За окнами стояла непроглядная темень. В Лодзи не было еще ночных фонарей. Тем паче – за стенами города. К утру мороз обычно крепчает, если раненых не привезут, не отогреют, вряд ли у них сохранились шансы выжить…
Она тоже это поняла и прижала руку в белой перчатке к губам, с видимым усилием сохраняя спокойствие.
– Мерси… Хоть и новость ваша ужасна. Но кто вы, сударь?
– Луи де Клермон, сеньор де Бюсси д’Амбуаз из свиты короля Генриха. Могу ли я узнать ваше имя, прекрасная пани?
Прекрасная – это не фигура речи, не просто дань вежливости.
Она действительно была молода и свежа. В шестнадцатом веке дамы увядают быстро, ей точно не исполнилось и двадцати. Наверно, даже не панна, а паненка, не знал еще, как различается на востоке наряд незамужних и замужних особ. Неужели я осиротил красавицу, отправив в пекло ее отца, участника подлой лесной вылазки?

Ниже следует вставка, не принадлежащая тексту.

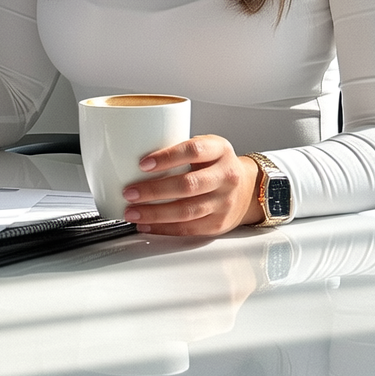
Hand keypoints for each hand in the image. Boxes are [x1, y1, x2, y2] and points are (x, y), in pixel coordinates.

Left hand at [124, 135, 262, 235]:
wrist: (244, 190)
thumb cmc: (215, 166)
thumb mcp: (206, 147)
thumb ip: (178, 149)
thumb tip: (132, 155)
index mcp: (220, 151)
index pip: (194, 151)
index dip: (167, 157)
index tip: (143, 164)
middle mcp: (225, 176)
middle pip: (188, 185)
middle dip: (154, 191)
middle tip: (130, 192)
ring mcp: (224, 202)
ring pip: (187, 211)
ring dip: (155, 213)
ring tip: (132, 211)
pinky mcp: (218, 223)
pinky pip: (188, 228)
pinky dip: (163, 228)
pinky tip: (146, 224)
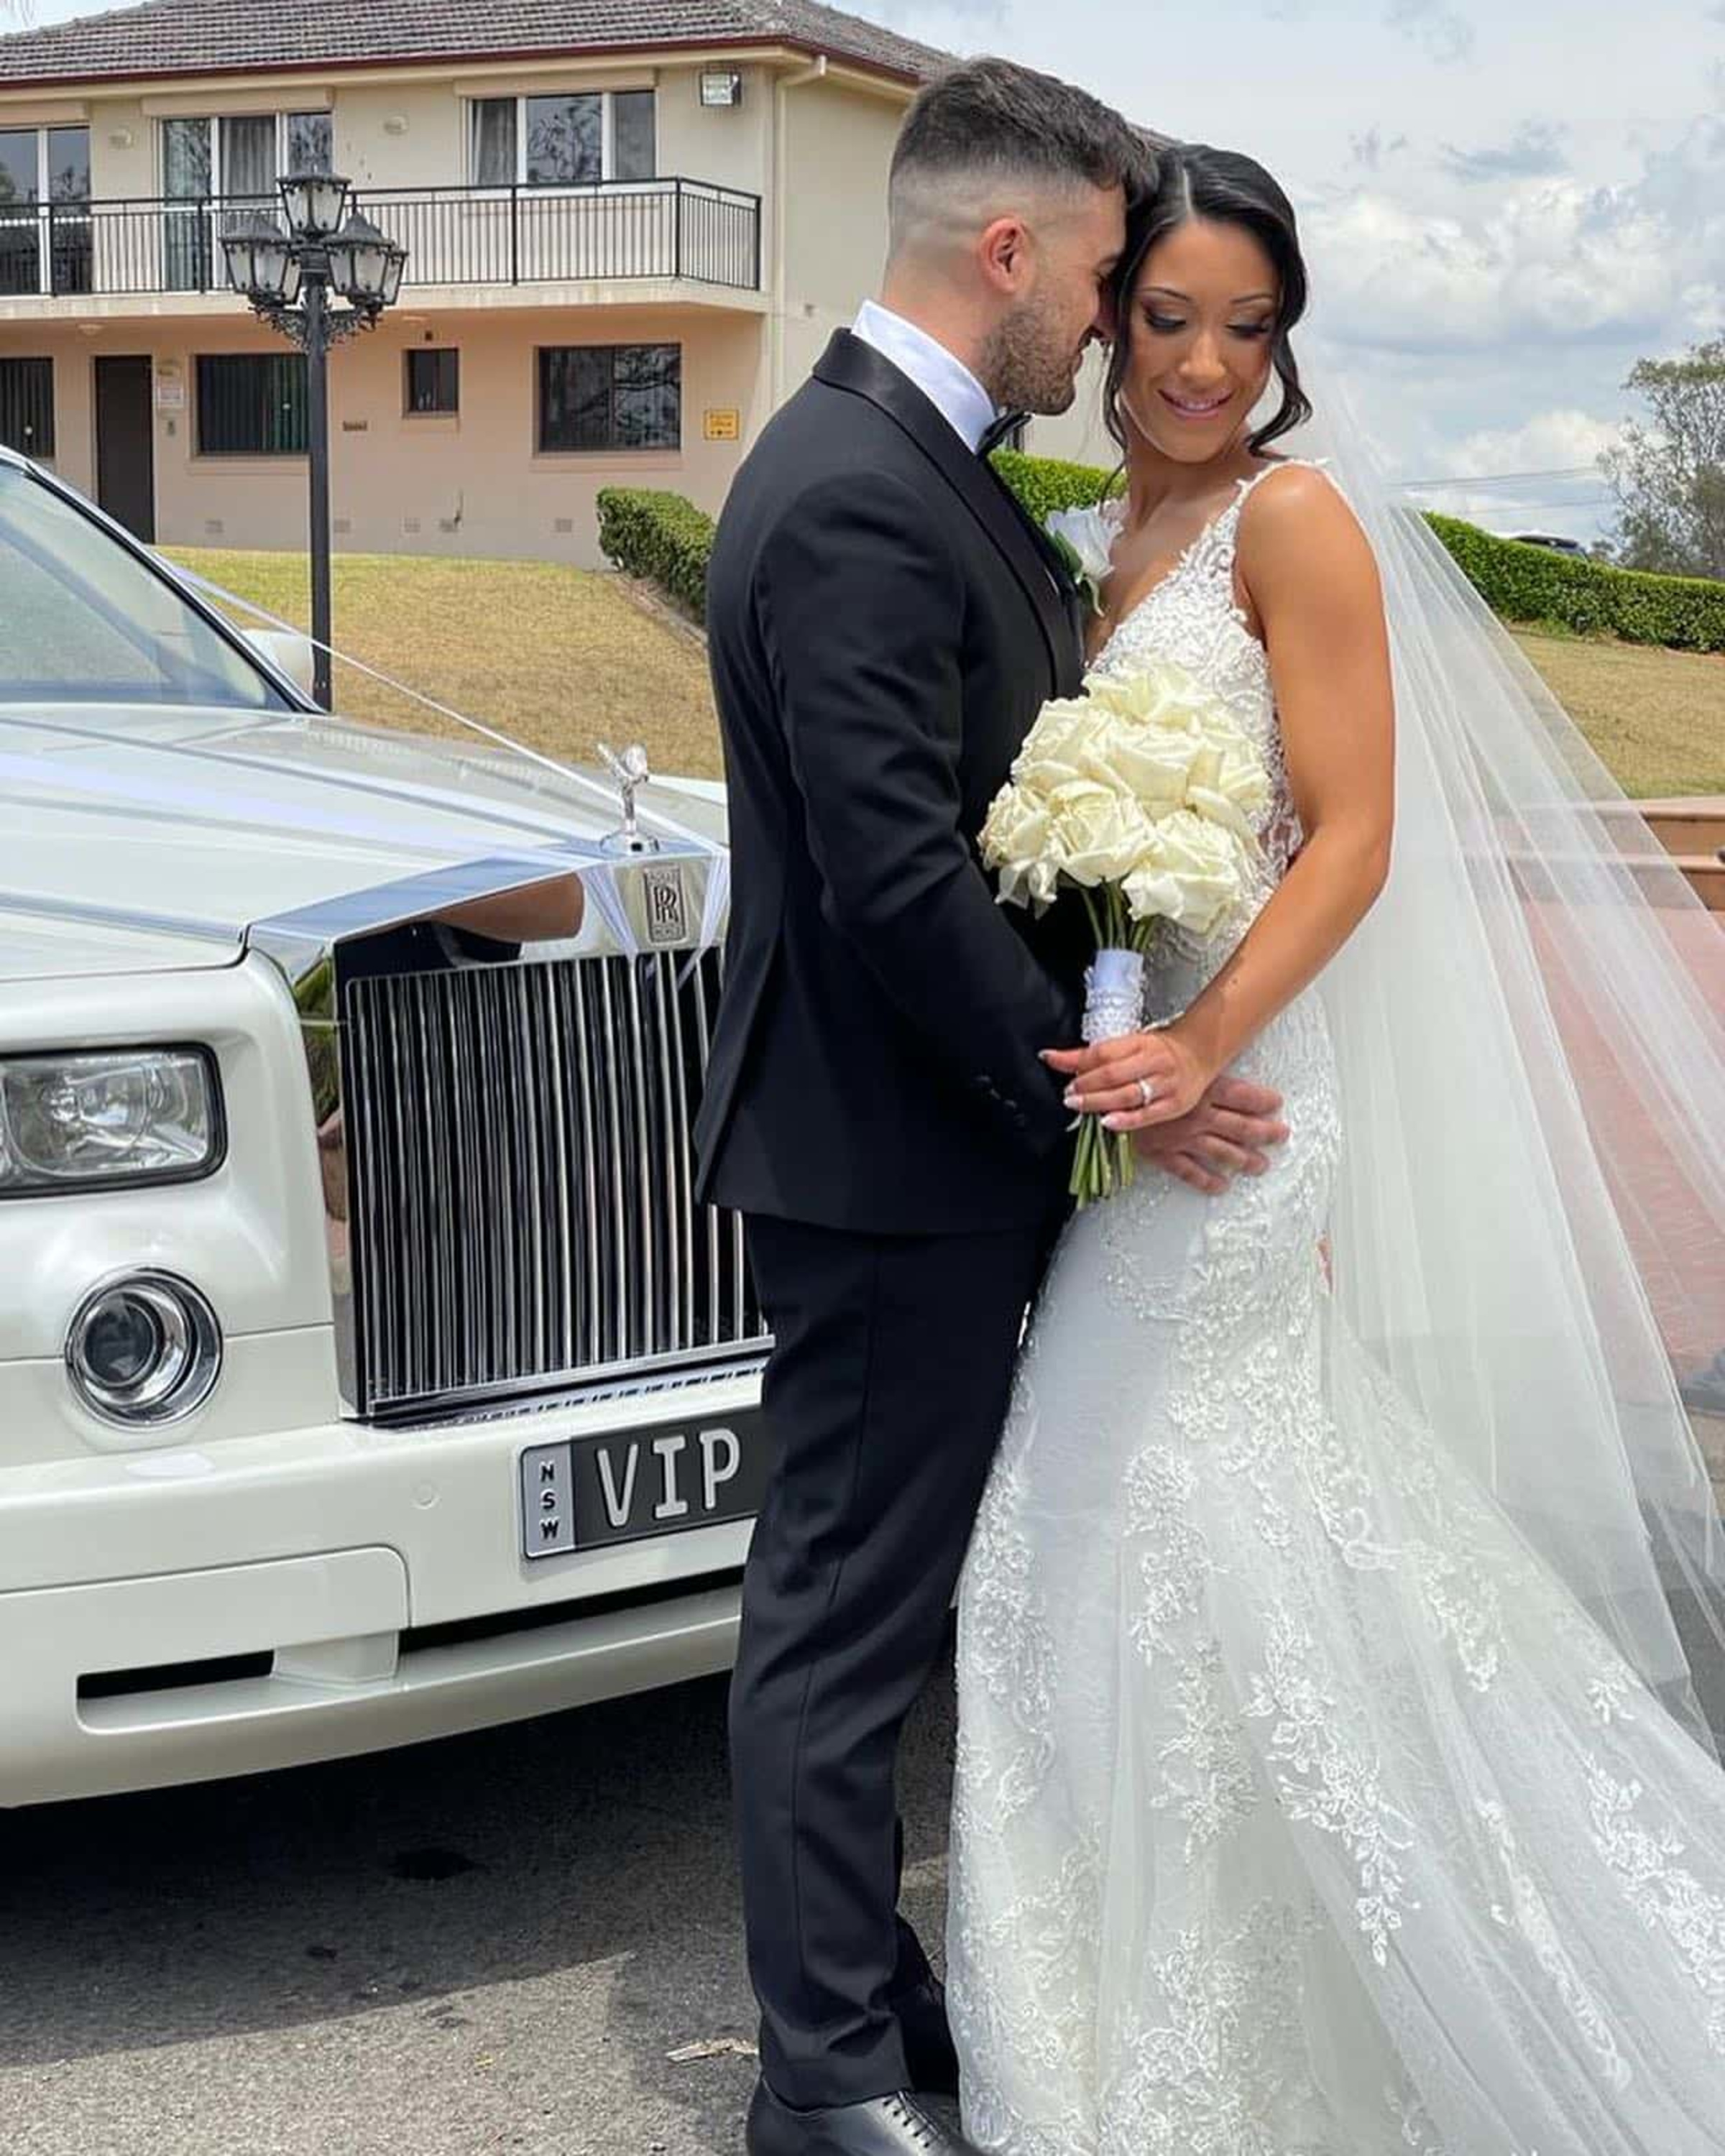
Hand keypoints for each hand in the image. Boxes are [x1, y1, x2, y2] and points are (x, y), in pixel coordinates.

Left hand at [1043, 1024, 1214, 1130]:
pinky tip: (1108, 1122)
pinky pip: (1147, 1115)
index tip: (1059, 1068)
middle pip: (1113, 1074)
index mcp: (1140, 1043)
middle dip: (1086, 1085)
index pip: (1104, 1052)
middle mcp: (1154, 1061)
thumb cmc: (1158, 1051)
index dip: (1078, 1062)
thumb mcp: (1126, 1045)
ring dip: (1099, 1102)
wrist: (1199, 1054)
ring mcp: (1166, 1084)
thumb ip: (1090, 1055)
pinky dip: (1126, 1120)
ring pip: (1128, 1095)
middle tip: (1069, 1093)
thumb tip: (1052, 1057)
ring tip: (1079, 1105)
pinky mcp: (1175, 1105)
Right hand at [1130, 1077, 1289, 1194]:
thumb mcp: (1162, 1061)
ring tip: (1261, 1165)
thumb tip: (1205, 1062)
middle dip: (1264, 1132)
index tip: (1276, 1103)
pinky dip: (1208, 1180)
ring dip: (1245, 1159)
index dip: (1261, 1100)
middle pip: (1241, 1126)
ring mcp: (1184, 1138)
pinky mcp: (1166, 1155)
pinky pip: (1191, 1172)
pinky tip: (1221, 1186)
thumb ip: (1186, 1066)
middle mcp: (1198, 1116)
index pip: (1241, 1096)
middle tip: (1281, 1135)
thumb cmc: (1133, 1074)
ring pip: (1223, 1152)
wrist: (1103, 1098)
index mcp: (1200, 1090)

Такой нежной и восхитительно тонкой кожу не сделают никакие косметические ухищрения, они способны лишь скрывать изъяны лица и подчеркивать недостатки. Здесь изъянов не было, а все необходимое подчеркнула мать-природа.
Кристально глубокие серо-голубые глаза, необычайно выразительные от нахлынувшей тревоги, переполнились тенями неприятных вопросов: что же произошло на самом деле? Не томите меня, расскажите всю правду…
Надо отвечать, но я просто стоял и любовался. Темные узкие брови вразлет… Курносый маленький носик, славянский, совсем не похожий на аристократические длинные носы парижанок, как-то особенно притягивал взгляд. Упрямо сжатые вишнево-алые губы были чуть закушены от избытка чувств. Из-под шапочки выбился локон…
Если в ту секунду кто-то кинулся бы на меня со шпагой, я не успел бы даже вытащить свою из ножен – руки стали ватные.
– Эльжбета Чарторыйская, сеньор де Бюсси, – назвалась она. – Жена пана Михаила Чарторыйского. Так вы встречались с ним? Имеете ли о нем известия?
Встречался ли? Еще как встречался и без сожалений пристрелил его. Может ли этот факт служить поводом для знакомства с его прекрасной вдовой? Без преувеличения самой красивой женщиной на свете, виденной мной и в шестнадцатом, и в двадцать первом веке.
Но как же, право, все неловко получилось!